Patients fined for 'falsely' claiming free prescriptions, spike in suicide rates linked to austerity and skin damage continues in the shade
A round-up of the morning’s health news headlines
Patients with long-term conditions are facing fines for claiming free prescriptions without renewing their certification. According to a BBC investigation, type-1 diabetes patients and others have been given £100 fines since anti-fraud measures were implemented into the prescription scheme in September last year.
Chief executive of charity Diabetes UK, Barbara Young, told the BBC: ‘This is a policy designed to tackle fraud, but because of the poor way it has been implemented it has resulted in the unfair fining of people with a lifelong health condition.’

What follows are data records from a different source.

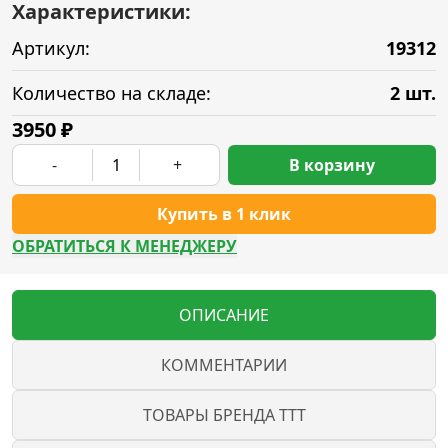
Характеристики:
Артикул:
19312
Количество на складе:
2 шт.
3950
₽
-
+
В корзину
Купить в 1 клик
ОБРАТИТЬСЯ К МЕНЕДЖЕРУ
ОПИСАНИЕ
КОММЕНТАРИИ
ТОВАРЫ БРЕНДА TTT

The Independent reports on a worrying rise in suicide among males, as these hit the highest levels since 2001. Overall numbers of suicides increased by 4% last year with 6,233 deaths of over-15s recorded in total across the UK, 78% of which were males. It noted that deprived areas, especially in the north east of England, were badly affected.
Dr Carl Walker, a Brighton University psychologist, told the paper: ‘There is a clear link between, not just unemployment, but poor employment and underemployment, and suicide and a range of mental health problems.’
Finally, the Guardian reports on new findings that UV rays continue to damage sunbathers’ skin for hours after getting out of the sun and into the shade.
The study from Yale University identified that the skin pigment melanin, thought to be integral in protecting skin from damage, actually played a small part in this after-exposure damage as it released absorbed energy into surrounding tissue.
Prof Douglas Brash, who led the research at Yale, said: ‘If you look inside adult skin, melanin does act as a shield. But it is doing both good and bad things.’